- _DOCUMENT SEGMENT_
[Start of Attachment]
Mathematically, if log(impression)>log(c₂), β>½, so the CTR, or historically derived score, is weighted more heavily, but if log(impression)<log(c₂), β<½, then the eCTR, or estimated score, is weighted more heavily. The tuning parameters are determined by doing a grid search, and are chosen based on the highest accuracy in predicting good messages for the following week.
FIG. 1 is a graph of β vs. x for log(c₂)=0, (i.e., β vs. log(impressions), for the embodiment described). As shown in FIG. 1, increasing c₁sharpens the curve, (i.e., makes the transition from CTR dominated to eCTR dominated more sudden according to the number of impressions).
In one embodiment, CTR is defined as (sum of clicks)/(sum of impressions), aggregated over the preceding 30 day time period. The clicks and impressions in this definition are both validated events (i.e., the clicks and impressions were not derived from fraudulent spamming clicks or automated web crawlers and robots). The basic quality index flow, including the gathering of daily and aggregated statistics, is described below.
eCTR, or estimated CTR, may be calculated based on the relevancy score RS and the rank information (i.e., the positioning or ranking of the message on the display page) of the message in question, compared to all other messages displayed, aggregated over the preceding 30 day time period. The eCTR is used as an initial estimate before there is adequate true historical click through data.
An exemplary mathematical description of the eCTR as incorporated into the RCB formulation described above is:
${epa}_{ij} (rank) = R S / (1 + \log ({rank}_{ij})), r e p a_{i} = \frac{{epa}_{ij}}{\sum_{i}^{} {epa}_{ij} / I}$ $e C T R_{i} = average (r e p a_{i})$

Quality Index Data Flow

An important factor in the above analysis is the collection of historical data. Based on a sensitivity study of the behavior of high quality messages, messages with a high CTR on a certain month tend to maintain it in the following month, then begin to disappear or decay. Thus, in order to estimate the RCB for selection of future messages, the data from the previous month is especially important. Data analysis shows that using the monthly data to predict the following week's top messages is an effective method. The decay speed of good messages tends to be relatively slow. Therefore, a 30-day sliding window database may be used to get the history of a message's performance at the creative level. For this embodiment, the database stores, for each creative/message, information about: click numbers, impressions, rank and relevance. This information is used to estimate and forecast the RCB on a daily basis for each message.
[End of Attachment]
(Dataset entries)
[Start of Attachment]
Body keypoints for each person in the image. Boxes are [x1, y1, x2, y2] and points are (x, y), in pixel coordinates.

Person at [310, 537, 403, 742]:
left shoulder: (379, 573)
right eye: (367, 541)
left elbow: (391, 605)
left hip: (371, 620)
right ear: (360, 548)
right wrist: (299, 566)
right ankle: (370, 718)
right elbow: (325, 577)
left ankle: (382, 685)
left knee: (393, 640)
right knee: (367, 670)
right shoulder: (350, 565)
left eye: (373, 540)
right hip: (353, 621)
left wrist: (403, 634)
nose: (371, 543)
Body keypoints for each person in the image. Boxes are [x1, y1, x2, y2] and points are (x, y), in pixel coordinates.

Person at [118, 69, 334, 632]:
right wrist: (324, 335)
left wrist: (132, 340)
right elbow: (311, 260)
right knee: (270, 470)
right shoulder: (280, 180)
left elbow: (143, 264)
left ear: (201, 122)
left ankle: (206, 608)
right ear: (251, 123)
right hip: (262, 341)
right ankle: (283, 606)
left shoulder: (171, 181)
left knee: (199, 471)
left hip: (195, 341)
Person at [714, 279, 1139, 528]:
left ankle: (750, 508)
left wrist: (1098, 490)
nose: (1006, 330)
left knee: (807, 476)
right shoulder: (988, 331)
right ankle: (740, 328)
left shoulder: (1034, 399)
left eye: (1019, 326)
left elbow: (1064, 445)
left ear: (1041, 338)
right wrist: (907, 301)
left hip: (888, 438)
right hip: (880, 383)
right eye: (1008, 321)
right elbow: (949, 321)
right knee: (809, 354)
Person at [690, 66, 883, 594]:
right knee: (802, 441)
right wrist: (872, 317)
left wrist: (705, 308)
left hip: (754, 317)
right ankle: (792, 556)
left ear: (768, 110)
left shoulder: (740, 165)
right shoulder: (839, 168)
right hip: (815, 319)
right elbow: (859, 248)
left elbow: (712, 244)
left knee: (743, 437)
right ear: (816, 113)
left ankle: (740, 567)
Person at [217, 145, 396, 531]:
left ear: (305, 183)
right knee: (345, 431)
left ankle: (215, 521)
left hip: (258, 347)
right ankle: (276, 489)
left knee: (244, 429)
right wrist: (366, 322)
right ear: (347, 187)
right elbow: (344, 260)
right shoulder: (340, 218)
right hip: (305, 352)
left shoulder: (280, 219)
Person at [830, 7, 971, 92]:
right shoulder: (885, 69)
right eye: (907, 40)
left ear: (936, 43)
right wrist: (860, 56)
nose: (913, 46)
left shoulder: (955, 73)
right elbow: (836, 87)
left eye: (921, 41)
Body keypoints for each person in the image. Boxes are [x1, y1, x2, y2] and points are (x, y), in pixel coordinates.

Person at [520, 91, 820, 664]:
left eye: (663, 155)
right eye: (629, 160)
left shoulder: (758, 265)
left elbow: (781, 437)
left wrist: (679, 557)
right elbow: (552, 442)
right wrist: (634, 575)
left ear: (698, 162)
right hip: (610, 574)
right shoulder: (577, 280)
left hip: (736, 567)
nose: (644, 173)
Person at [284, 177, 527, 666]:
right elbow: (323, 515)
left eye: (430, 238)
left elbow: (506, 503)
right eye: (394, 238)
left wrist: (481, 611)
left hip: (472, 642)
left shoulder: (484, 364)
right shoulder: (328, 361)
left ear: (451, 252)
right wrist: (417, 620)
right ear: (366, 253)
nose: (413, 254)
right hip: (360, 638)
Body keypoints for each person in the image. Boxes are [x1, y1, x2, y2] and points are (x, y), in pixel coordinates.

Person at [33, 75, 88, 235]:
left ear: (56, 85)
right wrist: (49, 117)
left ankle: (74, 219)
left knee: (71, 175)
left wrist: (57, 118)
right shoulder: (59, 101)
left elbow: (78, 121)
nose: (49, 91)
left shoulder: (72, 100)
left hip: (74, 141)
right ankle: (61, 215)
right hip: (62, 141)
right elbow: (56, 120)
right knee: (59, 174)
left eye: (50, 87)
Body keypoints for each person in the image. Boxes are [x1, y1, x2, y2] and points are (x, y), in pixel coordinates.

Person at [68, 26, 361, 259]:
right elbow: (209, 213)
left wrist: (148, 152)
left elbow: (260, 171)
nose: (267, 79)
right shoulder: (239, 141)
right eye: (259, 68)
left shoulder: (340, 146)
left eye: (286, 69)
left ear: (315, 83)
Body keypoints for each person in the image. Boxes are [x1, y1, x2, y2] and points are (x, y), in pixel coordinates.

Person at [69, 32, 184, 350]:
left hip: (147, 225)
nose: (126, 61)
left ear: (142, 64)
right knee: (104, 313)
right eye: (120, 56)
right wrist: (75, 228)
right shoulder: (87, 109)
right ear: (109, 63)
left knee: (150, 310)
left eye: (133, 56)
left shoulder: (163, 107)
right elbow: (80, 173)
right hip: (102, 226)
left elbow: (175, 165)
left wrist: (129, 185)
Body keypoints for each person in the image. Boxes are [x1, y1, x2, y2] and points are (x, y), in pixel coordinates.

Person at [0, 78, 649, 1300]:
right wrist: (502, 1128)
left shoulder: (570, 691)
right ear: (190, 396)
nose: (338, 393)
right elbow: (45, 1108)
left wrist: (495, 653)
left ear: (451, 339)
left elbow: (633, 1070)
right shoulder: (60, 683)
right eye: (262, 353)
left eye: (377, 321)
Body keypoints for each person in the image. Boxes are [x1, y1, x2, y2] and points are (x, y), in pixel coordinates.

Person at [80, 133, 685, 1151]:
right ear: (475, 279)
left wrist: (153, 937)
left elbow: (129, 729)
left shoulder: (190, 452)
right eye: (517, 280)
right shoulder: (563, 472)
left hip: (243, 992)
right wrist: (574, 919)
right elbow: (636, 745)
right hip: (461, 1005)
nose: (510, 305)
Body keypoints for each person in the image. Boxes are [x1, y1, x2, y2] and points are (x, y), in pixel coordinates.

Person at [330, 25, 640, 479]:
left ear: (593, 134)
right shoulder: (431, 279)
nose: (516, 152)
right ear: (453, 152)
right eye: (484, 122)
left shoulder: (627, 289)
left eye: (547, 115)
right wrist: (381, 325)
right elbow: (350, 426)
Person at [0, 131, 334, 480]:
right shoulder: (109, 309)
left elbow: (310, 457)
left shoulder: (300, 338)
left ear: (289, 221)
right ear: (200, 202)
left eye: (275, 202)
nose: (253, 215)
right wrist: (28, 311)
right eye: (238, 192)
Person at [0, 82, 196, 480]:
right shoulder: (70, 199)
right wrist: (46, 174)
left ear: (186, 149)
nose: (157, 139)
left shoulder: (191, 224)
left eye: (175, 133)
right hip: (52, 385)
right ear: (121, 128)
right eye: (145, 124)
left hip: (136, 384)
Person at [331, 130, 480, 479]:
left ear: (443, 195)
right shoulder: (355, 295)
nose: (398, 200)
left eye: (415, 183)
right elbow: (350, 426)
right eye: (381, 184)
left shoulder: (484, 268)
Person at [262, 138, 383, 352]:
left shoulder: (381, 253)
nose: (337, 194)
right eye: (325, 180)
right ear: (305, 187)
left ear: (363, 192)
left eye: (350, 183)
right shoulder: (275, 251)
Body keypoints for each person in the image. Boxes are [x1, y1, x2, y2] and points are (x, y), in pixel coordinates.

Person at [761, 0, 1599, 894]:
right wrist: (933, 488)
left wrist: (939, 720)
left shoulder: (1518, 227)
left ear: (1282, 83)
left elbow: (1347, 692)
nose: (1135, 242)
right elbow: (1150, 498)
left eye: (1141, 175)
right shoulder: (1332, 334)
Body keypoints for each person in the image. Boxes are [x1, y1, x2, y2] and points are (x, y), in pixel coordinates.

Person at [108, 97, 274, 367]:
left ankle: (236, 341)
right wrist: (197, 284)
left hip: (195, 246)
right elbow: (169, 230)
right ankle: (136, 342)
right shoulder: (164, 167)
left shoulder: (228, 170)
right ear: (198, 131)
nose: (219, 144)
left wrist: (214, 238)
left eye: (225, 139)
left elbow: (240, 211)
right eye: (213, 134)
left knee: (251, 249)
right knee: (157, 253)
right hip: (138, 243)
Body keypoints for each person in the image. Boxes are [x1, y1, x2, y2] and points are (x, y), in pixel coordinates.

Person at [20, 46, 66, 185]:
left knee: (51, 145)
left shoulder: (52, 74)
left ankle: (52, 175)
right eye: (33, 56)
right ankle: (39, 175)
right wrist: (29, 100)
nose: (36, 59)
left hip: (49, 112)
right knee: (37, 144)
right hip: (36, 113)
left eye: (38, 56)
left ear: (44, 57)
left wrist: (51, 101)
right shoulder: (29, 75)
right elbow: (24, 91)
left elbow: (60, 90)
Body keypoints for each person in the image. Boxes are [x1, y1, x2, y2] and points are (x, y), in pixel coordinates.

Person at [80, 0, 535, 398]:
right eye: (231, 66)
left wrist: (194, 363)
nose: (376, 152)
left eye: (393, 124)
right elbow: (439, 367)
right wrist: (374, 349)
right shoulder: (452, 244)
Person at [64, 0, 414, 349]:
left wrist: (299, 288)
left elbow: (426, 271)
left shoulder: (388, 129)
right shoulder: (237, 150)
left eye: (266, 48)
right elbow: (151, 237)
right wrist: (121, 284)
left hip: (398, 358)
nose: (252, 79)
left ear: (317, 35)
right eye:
[End of Attachment]
- _EXERCISE DIRECTIONS_
Update the click-through rate passage, starting at the words "In one embodiment, CTR" and stopping after "click through data.", so that "validated events" is replaced with "verified events".

- _ANSWER TO THIS PROBLEM_
In one embodiment, CTR is defined as (sum of clicks)/(sum of impressions), aggregated over the preceding 30 day time period. The clicks and impressions in this definition are both verified events (i.e., the clicks and impressions were not derived from fraudulent spamming clicks or automated web crawlers and robots). The basic quality index flow, including the gathering of daily and aggregated statistics, is described below.
eCTR, or estimated CTR, may be calculated based on the relevancy score RS and the rank information (i.e., the positioning or ranking of the message on the display page) of the message in question, compared to all other messages displayed, aggregated over the preceding 30 day time period. The eCTR is used as an initial estimate before there is adequate true historical click through data.